▸ **Exercise task**:
Return the lines of the listing below word for word, from its first line through the line that contains "location of Pogradec, Korçë, Albania, rotated", including that line. Leave the pictures out of your answer.

>>

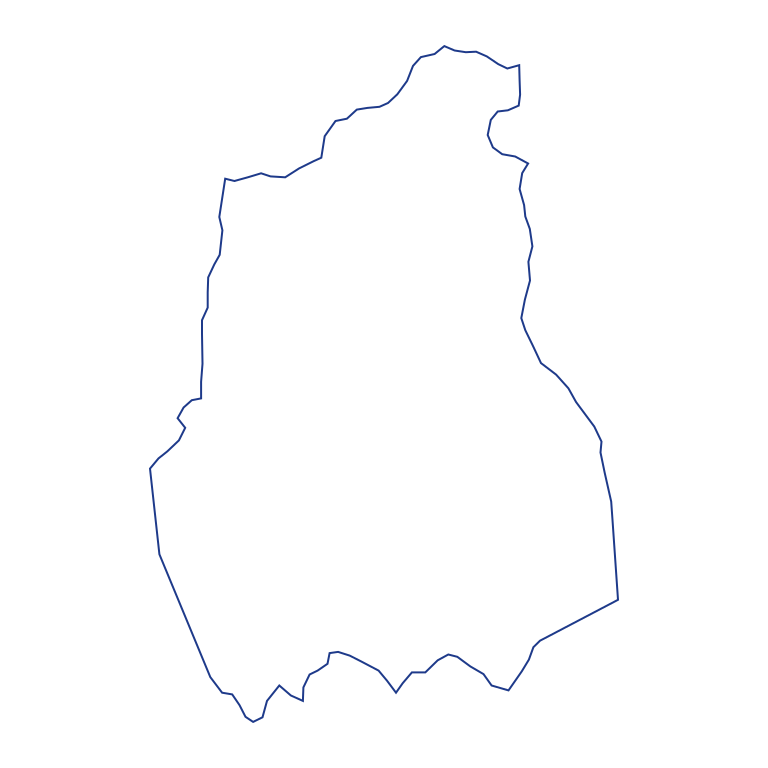 the district of Solânea, Paraíba, Brazil
{"feature_id": "56859067B20295447972760", "entity_name": "Solânea", "entity_type": "district", "adm_level": 2, "iso_a3": "BRA", "parent_name": "Brazil", "parent_adm1": "Paraíba", "projection": "equal_earth", "projection_center": [-35.722, -6.744], "detail": "fine", "context": "isolated", "style": "outline", "palette": "blue", "viewbox_px": 768, "rotation_deg": 0, "n_neighbors": 0, "source": "geoboundaries", "source_scale": "gbopen_adm2", "svg_char_len": 1564}
<svg xmlns="http://www.w3.org/2000/svg" viewBox="0 0 768 768"><path d="M470.3,666.4L483.5,674.1L491.6,685.5L508.5,690.4L521.8,671.3L528.9,659.6L533.4,647.2L540.0,640.7L618.0,599.8L612.5,520.0L611.2,501.6L604.7,472.8L600.5,452.5L601.5,441.6L594.3,426.6L576.1,402.1L568.4,388.3L556.1,374.6L541.0,363.1L532.9,345.8L525.3,330.2L521.3,318.1L524.9,299.6L530.0,280.5L528.4,261.8L532.4,246.4L529.8,228.9L525.3,216.5L524.1,205.1L519.6,189.0L522.2,173.1L528.1,163.5L515.2,156.5L502.2,154.2L492.9,147.4L487.7,135.0L490.8,119.9L497.7,111.5L507.9,110.3L518.7,105.6L520.1,94.6L519.6,80.4L519.2,65.2L507.3,68.5L498.2,64.1L486.8,56.4L476.1,51.7L465.8,52.2L454.6,50.5L444.3,46.1L434.6,54.0L420.9,57.1L413.0,65.9L407.1,80.9L397.4,94.2L388.0,103.0L379.5,106.8L367.5,107.9L356.8,109.6L346.9,118.7L335.5,121.0L324.7,136.2L321.3,157.7L313.6,161.2L299.1,168.4L285.2,177.3L270.5,176.4L261.1,173.3L247.8,177.3L234.4,181.0L225.2,178.7L219.3,217.0L222.4,230.3L219.7,254.8L214.3,264.4L208.2,277.4L207.7,292.4L207.7,307.6L202.0,320.2L202.0,333.9L202.5,363.8L201.1,381.8L201.1,398.4L191.8,400.2L183.6,407.5L177.6,418.2L185.2,427.8L178.9,440.4L167.3,451.4L158.5,458.4L150.0,468.6L159.4,554.3L210.3,677.1L222.1,692.7L232.2,694.4L239.5,705.1L245.5,716.8L253.1,721.9L262.5,717.3L267.0,700.9L279.3,685.5L290.9,695.5L302.9,700.9L303.4,687.4L309.6,674.5L317.6,670.6L327.5,663.8L329.6,653.1L338.1,651.9L349.7,655.6L361.3,661.5L378.6,670.6L387.1,680.8L396.0,692.7L402.7,683.2L411.9,672.4L425.3,672.4L437.7,660.3L448.3,654.5L457.3,656.8L470.3,666.4Z" fill="none" stroke="#1e3a8a" stroke-width="2"/></svg>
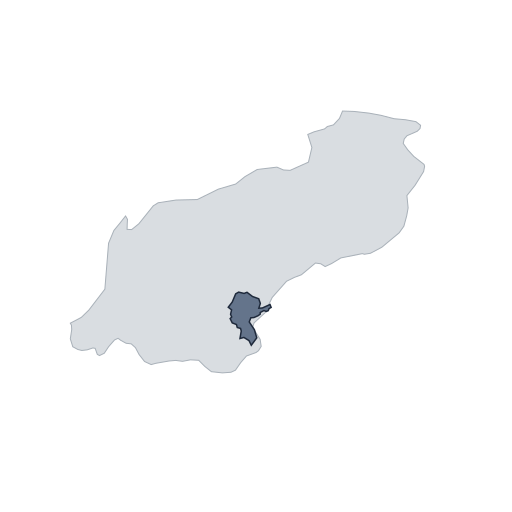 location of Pogradec, Korçë, Albania, rotated 65°
{"feature_id": "67620474B77805918454880", "entity_name": "Pogradec", "entity_type": "district", "adm_level": 2, "iso_a3": "ALB", "parent_name": "Albania", "parent_adm1": "Korçë", "projection": "natural_earth1", "projection_center": [20.619, 40.937], "detail": "fine", "context": "in_parent", "style": "filled", "palette": "slate", "viewbox_px": 512, "rotation_deg": 65, "n_neighbors": 0, "source": "geoboundaries", "source_scale": "gbopen_adm2", "svg_char_len": 2037}
<svg xmlns="http://www.w3.org/2000/svg" viewBox="0 0 512 512"><g transform="rotate(65 256 256)"><path d="M167.7,157.7L168.0,150.9L169.8,140.2L168.8,136.6L169.9,130.4L166.6,122.2L161.2,116.3L166.5,105.9L174.2,93.3L181.3,83.3L189.9,72.9L195.7,62.9L201.8,54.3L207.1,51.6L209.8,53.5L211.1,57.2L210.8,68.3L212.6,72.2L216.2,75.0L223.9,73.6L232.5,70.9L244.0,65.0L246.0,65.3L250.3,68.4L259.1,81.9L265.0,93.7L276.7,97.8L283.2,102.4L291.5,109.4L295.5,116.5L301.2,138.1L301.9,151.1L300.2,157.1L298.8,158.6L293.6,179.9L294.8,190.7L294.8,197.8L290.4,200.6L287.5,205.1L292.2,222.8L291.6,230.4L291.8,239.0L300.4,258.8L305.4,264.9L310.0,267.8L315.8,286.0L319.2,289.2L333.3,287.5L340.1,289.5L342.9,293.8L343.5,296.8L342.6,306.9L346.1,314.8L350.8,322.9L350.8,327.8L347.7,335.9L342.0,345.3L334.6,349.0L326.3,352.0L322.4,359.3L320.4,367.1L316.7,372.9L314.4,379.2L310.9,392.2L310.1,396.9L304.5,401.6L295.9,403.6L288.1,404.0L282.9,406.2L280.2,410.6L275.3,414.2L272.3,415.8L272.3,419.7L275.9,427.9L280.0,434.6L280.1,439.9L278.1,441.4L271.7,440.8L270.4,442.7L269.7,448.7L268.0,453.8L265.4,457.0L260.8,460.4L252.6,459.3L244.8,454.1L240.7,452.5L238.4,452.7L237.8,440.2L234.4,430.4L222.2,407.0L182.1,384.2L172.8,374.0L168.7,365.4L164.6,357.3L168.5,357.0L172.4,359.1L177.4,361.6L179.5,357.5L177.3,348.6L167.1,327.9L166.4,322.2L171.5,304.8L180.0,285.4L179.5,261.8L182.2,244.0L179.4,232.4L178.1,218.3L184.3,199.5L189.6,194.8L192.8,188.9L193.1,168.8L181.3,159.5L167.7,157.7Z" fill="#d9dde1" stroke="#a8b0b8" stroke-width="1"/><path d="M281.4,287.0L281.7,290.4L287.7,297.0L290.7,302.8L294.5,300.9L298.1,303.7L301.0,303.8L301.8,305.9L306.6,305.8L309.8,302.7L312.9,303.2L315.1,300.6L317.8,301.1L324.0,305.4L324.7,301.4L329.7,298.1L334.9,298.0L330.5,289.9L322.1,288.6L312.9,290.0L309.8,286.8L310.9,283.9L311.0,279.4L310.5,276.8L309.0,276.0L308.8,271.9L310.6,270.1L310.7,268.0L309.2,266.4L309.0,264.0L305.9,263.8L305.8,272.2L304.5,275.5L300.8,272.1L295.9,271.6L291.2,276.3L285.1,279.5L284.9,282.6L281.4,287.0Z" fill="#64748b" stroke="#1e293b" stroke-width="1.5"/></g></svg>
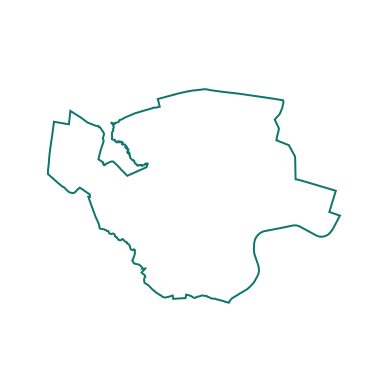 Gradina, Constanta, Romania, rotated 12°
{"feature_id": "2599482B78123686212908", "entity_name": "Gradina", "entity_type": "district", "adm_level": 2, "iso_a3": "ROU", "parent_name": "Romania", "parent_adm1": "Constanta", "projection": "mercator", "projection_center": [28.433, 44.528], "detail": "fine", "context": "isolated", "style": "outline", "palette": "teal", "viewbox_px": 384, "rotation_deg": 12, "n_neighbors": 0, "source": "geoboundaries", "source_scale": "gbopen_adm2", "svg_char_len": 5931}
<svg xmlns="http://www.w3.org/2000/svg" viewBox="0 0 384 384"><g transform="rotate(12 192 192)"><path d="M168.9,93.7L168.3,93.9L159.5,97.8L139.2,108.1L142.7,115.3L138.6,117.2L137.3,117.3L135.3,118.6L127.9,122.5L120.0,126.8L110.8,133.2L108.9,135.0L107.4,136.1L106.3,136.6L105.7,138.4L105.3,139.1L102.1,140.6L102.2,141.6L101.9,142.0L101.1,141.8L100.7,141.3L99.7,141.1L99.4,141.2L99.1,141.0L98.8,141.3L99.3,141.7L100.4,142.2L100.6,142.6L101.1,143.1L101.3,143.8L102.1,145.2L102.1,145.7L101.8,146.6L101.7,147.3L102.2,148.2L102.2,148.7L101.5,149.7L101.5,151.4L101.9,153.1L102.1,153.5L102.1,153.9L102.5,154.7L102.5,155.5L102.3,156.2L102.5,156.5L102.8,157.0L103.7,157.3L105.4,157.0L106.3,157.6L106.3,158.3L107.1,158.6L107.6,159.1L107.8,159.1L108.0,159.0L108.5,158.7L108.9,158.9L109.2,158.8L109.2,158.5L108.9,158.2L109.1,157.8L109.5,157.6L109.8,157.7L110.0,157.9L110.2,158.5L110.3,158.5L110.5,158.2L111.0,157.5L111.3,157.6L111.6,157.9L112.2,158.2L112.4,158.2L113.3,157.5L113.6,157.8L114.0,158.4L114.0,159.0L113.9,159.2L113.7,159.5L113.7,159.8L114.0,159.9L114.4,160.0L114.5,159.9L114.5,159.6L114.8,159.7L115.4,159.7L116.5,159.5L117.1,160.4L117.9,160.6L118.1,160.8L118.4,161.1L118.4,161.4L118.1,161.7L117.4,161.7L117.4,161.9L117.7,162.4L118.1,162.5L118.4,162.4L118.7,162.2L118.8,162.0L119.1,161.8L119.3,161.9L119.4,162.2L119.4,162.7L119.1,163.1L119.2,163.3L120.1,163.6L120.6,163.3L120.8,163.3L120.9,163.8L120.6,164.3L120.5,164.6L120.6,164.8L121.6,165.8L121.7,166.1L121.6,166.3L121.3,166.4L120.6,166.3L120.4,166.4L120.5,166.7L121.1,167.3L121.6,167.4L122.6,167.0L122.8,167.0L123.0,167.2L123.1,167.5L123.0,167.8L122.8,168.3L122.8,168.5L123.5,169.1L123.8,169.5L123.9,170.3L124.4,171.3L124.8,171.6L125.5,172.2L126.9,173.1L127.5,173.2L127.9,173.0L128.2,173.1L128.4,173.4L128.9,173.5L129.1,173.7L129.0,174.1L129.2,174.4L130.6,176.0L131.2,176.0L131.9,176.6L132.8,176.8L132.9,177.1L132.9,177.3L133.1,177.4L133.2,177.5L133.5,177.4L133.7,177.0L134.2,177.1L134.6,176.8L135.1,176.9L135.6,176.4L136.1,176.5L136.4,176.4L137.0,176.0L137.7,176.8L138.2,176.2L138.4,176.1L138.7,176.1L140.4,174.8L140.4,174.5L140.3,174.4L140.4,174.1L140.9,173.7L141.2,173.7L141.9,173.9L142.0,173.6L142.6,173.3L142.8,173.4L142.9,173.6L142.9,174.0L142.7,174.4L142.4,175.3L142.4,177.2L125.3,189.6L120.1,186.1L118.4,185.2L116.7,183.8L113.7,181.7L109.3,179.0L108.6,178.6L106.9,178.9L105.7,179.6L102.2,182.3L101.5,182.7L101.6,183.2L100.8,184.0L100.5,184.1L99.2,183.0L99.0,182.1L99.0,181.5L93.7,179.5L93.7,179.1L93.9,171.5L94.9,161.6L94.9,160.8L94.8,159.8L93.6,158.0L93.6,157.8L94.0,153.7L93.8,153.2L93.5,152.7L89.0,148.1L88.6,147.9L87.4,148.0L87.0,147.0L83.7,147.2L75.5,145.8L67.9,142.3L56.2,138.0L57.5,151.4L42.4,152.0L43.5,166.3L44.2,177.5L44.8,184.6L45.6,191.5L45.9,192.8L46.7,201.1L47.4,204.4L57.6,210.2L64.2,213.7L65.2,213.8L66.7,214.5L67.6,215.3L69.9,216.6L71.9,217.7L72.9,217.9L76.3,217.8L78.3,215.7L78.8,214.4L81.3,211.1L85.3,212.6L89.6,214.5L90.1,214.6L91.9,215.4L92.4,215.5L93.2,217.9L91.6,218.2L94.2,222.5L102.8,236.3L105.1,239.2L107.6,242.9L109.3,246.8L110.7,247.0L112.9,246.8L114.0,246.8L115.0,247.2L116.1,247.2L116.9,247.8L118.4,247.7L119.8,249.8L121.3,249.7L122.1,249.9L122.9,249.2L123.6,249.0L124.2,249.2L125.0,249.6L125.5,250.1L125.7,251.2L126.6,251.7L127.6,251.8L128.1,252.3L128.2,252.6L128.8,253.1L129.5,253.4L130.3,253.9L130.3,254.1L130.8,254.1L131.7,254.2L132.3,254.1L132.8,253.6L133.3,252.9L133.5,252.6L133.9,252.5L134.4,252.6L136.4,254.1L136.8,254.4L138.3,254.6L138.6,254.7L138.8,255.0L138.9,255.4L139.3,255.8L139.6,255.6L139.8,255.8L139.9,256.0L141.0,256.3L142.4,257.6L142.5,258.4L142.9,258.7L143.9,260.7L144.8,261.0L145.9,261.2L146.5,261.0L146.7,260.4L147.2,260.2L147.5,260.2L148.1,260.5L148.5,262.4L148.8,263.2L148.9,265.1L148.7,267.2L147.9,271.7L149.0,272.5L149.5,273.1L149.6,273.5L149.8,273.7L150.3,273.9L152.1,274.1L153.5,274.0L155.4,274.1L156.5,274.6L157.4,275.1L158.2,275.8L158.7,276.1L159.2,276.5L159.4,276.8L159.4,277.1L159.3,277.3L162.1,276.6L161.4,278.0L160.3,279.6L159.4,281.3L160.3,281.9L163.1,283.2L164.0,284.5L163.4,285.8L163.3,286.5L163.3,287.2L163.4,287.8L164.3,290.5L165.6,291.2L166.4,291.4L169.7,292.9L173.4,295.5L174.3,296.0L175.8,296.6L177.9,297.9L178.5,298.2L179.8,298.4L181.6,299.3L182.5,299.4L183.5,299.8L184.6,300.5L185.9,300.8L187.7,300.8L188.1,300.7L191.3,299.2L192.4,298.5L194.6,297.3L195.9,300.4L207.7,297.1L207.7,293.6L208.5,293.8L209.8,293.6L211.5,293.8L213.2,294.1L214.5,294.7L215.9,295.1L216.6,295.1L217.4,294.7L218.3,293.7L218.8,293.5L219.7,293.0L220.6,292.7L222.7,291.4L224.3,290.9L225.2,291.0L226.1,291.0L227.6,290.6L227.9,290.6L228.3,290.9L228.8,291.2L229.3,291.3L230.3,291.3L232.4,292.0L234.9,291.9L237.0,291.6L238.5,291.9L241.7,291.9L244.8,292.2L245.2,292.1L248.5,292.7L249.1,292.5L250.4,292.6L250.7,292.3L251.2,292.4L251.5,291.1L252.0,289.8L252.9,288.2L253.7,287.2L258.4,282.9L259.8,281.4L261.3,280.1L263.8,277.8L265.8,275.9L266.8,274.8L269.2,271.4L270.7,268.8L271.5,267.2L273.4,261.1L273.7,259.7L273.9,258.7L274.0,256.3L273.9,255.1L273.1,252.5L272.7,251.3L272.1,250.0L266.4,240.5L265.3,238.1L264.9,237.1L264.6,235.9L263.8,231.1L263.4,228.8L263.4,227.6L263.6,225.1L263.9,223.9L264.2,222.8L264.7,221.9L265.5,220.3L266.5,218.8L267.4,217.8L268.8,216.6L270.0,215.7L273.2,214.3L286.5,208.7L297.9,203.7L299.7,203.2L301.1,203.0L303.8,203.1L322.6,208.7L325.2,209.1L326.2,209.1L327.8,208.9L329.6,208.3L331.2,207.6L332.6,206.6L333.9,205.4L335.1,203.8L336.0,202.3L336.8,200.5L337.6,198.5L341.6,184.4L330.5,183.0L332.4,160.9L307.4,158.9L295.2,158.0L291.7,157.9L290.9,158.1L290.6,157.7L285.8,137.2L285.3,135.8L285.0,135.3L277.2,126.3L277.2,126.1L264.7,124.0L263.8,123.9L264.0,122.9L264.0,122.6L263.6,121.7L263.9,114.8L263.9,113.1L263.7,111.6L258.6,104.9L257.9,103.9L261.6,97.5L262.7,91.6L262.8,90.7L262.8,85.2L262.7,84.7L262.4,84.2L261.7,83.2L261.3,83.4L254.1,83.7L218.7,86.0L200.3,87.7L188.3,88.6L187.1,88.5L184.4,88.6L182.7,88.9L172.5,92.4L171.9,92.4L168.9,93.8L168.9,93.7Z" fill="none" stroke="#0f766e" stroke-width="2"/></g></svg>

<<

▸ **Solution to this problem**:
 the district of Solânea, Paraíba, Brazil
{"feature_id": "56859067B20295447972760", "entity_name": "Solânea", "entity_type": "district", "adm_level": 2, "iso_a3": "BRA", "parent_name": "Brazil", "parent_adm1": "Paraíba", "projection": "equal_earth", "projection_center": [-35.722, -6.744], "detail": "fine", "context": "isolated", "style": "outline", "palette": "blue", "viewbox_px": 768, "rotation_deg": 0, "n_neighbors": 0, "source": "geoboundaries", "source_scale": "gbopen_adm2", "svg_char_len": 1564}
<svg xmlns="http://www.w3.org/2000/svg" viewBox="0 0 768 768"><path d="M470.3,666.4L483.5,674.1L491.6,685.5L508.5,690.4L521.8,671.3L528.9,659.6L533.4,647.2L540.0,640.7L618.0,599.8L612.5,520.0L611.2,501.6L604.7,472.8L600.5,452.5L601.5,441.6L594.3,426.6L576.1,402.1L568.4,388.3L556.1,374.6L541.0,363.1L532.9,345.8L525.3,330.2L521.3,318.1L524.9,299.6L530.0,280.5L528.4,261.8L532.4,246.4L529.8,228.9L525.3,216.5L524.1,205.1L519.6,189.0L522.2,173.1L528.1,163.5L515.2,156.5L502.2,154.2L492.9,147.4L487.7,135.0L490.8,119.9L497.7,111.5L507.9,110.3L518.7,105.6L520.1,94.6L519.6,80.4L519.2,65.2L507.3,68.5L498.2,64.1L486.8,56.4L476.1,51.7L465.8,52.2L454.6,50.5L444.3,46.1L434.6,54.0L420.9,57.1L413.0,65.9L407.1,80.9L397.4,94.2L388.0,103.0L379.5,106.8L367.5,107.9L356.8,109.6L346.9,118.7L335.5,121.0L324.7,136.2L321.3,157.7L313.6,161.2L299.1,168.4L285.2,177.3L270.5,176.4L261.1,173.3L247.8,177.3L234.4,181.0L225.2,178.7L219.3,217.0L222.4,230.3L219.7,254.8L214.3,264.4L208.2,277.4L207.7,292.4L207.7,307.6L202.0,320.2L202.0,333.9L202.5,363.8L201.1,381.8L201.1,398.4L191.8,400.2L183.6,407.5L177.6,418.2L185.2,427.8L178.9,440.4L167.3,451.4L158.5,458.4L150.0,468.6L159.4,554.3L210.3,677.1L222.1,692.7L232.2,694.4L239.5,705.1L245.5,716.8L253.1,721.9L262.5,717.3L267.0,700.9L279.3,685.5L290.9,695.5L302.9,700.9L303.4,687.4L309.6,674.5L317.6,670.6L327.5,663.8L329.6,653.1L338.1,651.9L349.7,655.6L361.3,661.5L378.6,670.6L387.1,680.8L396.0,692.7L402.7,683.2L411.9,672.4L425.3,672.4L437.7,660.3L448.3,654.5L457.3,656.8L470.3,666.4Z" fill="none" stroke="#1e3a8a" stroke-width="2"/></svg>
 location of Pogradec, Korçë, Albania, rotated 65°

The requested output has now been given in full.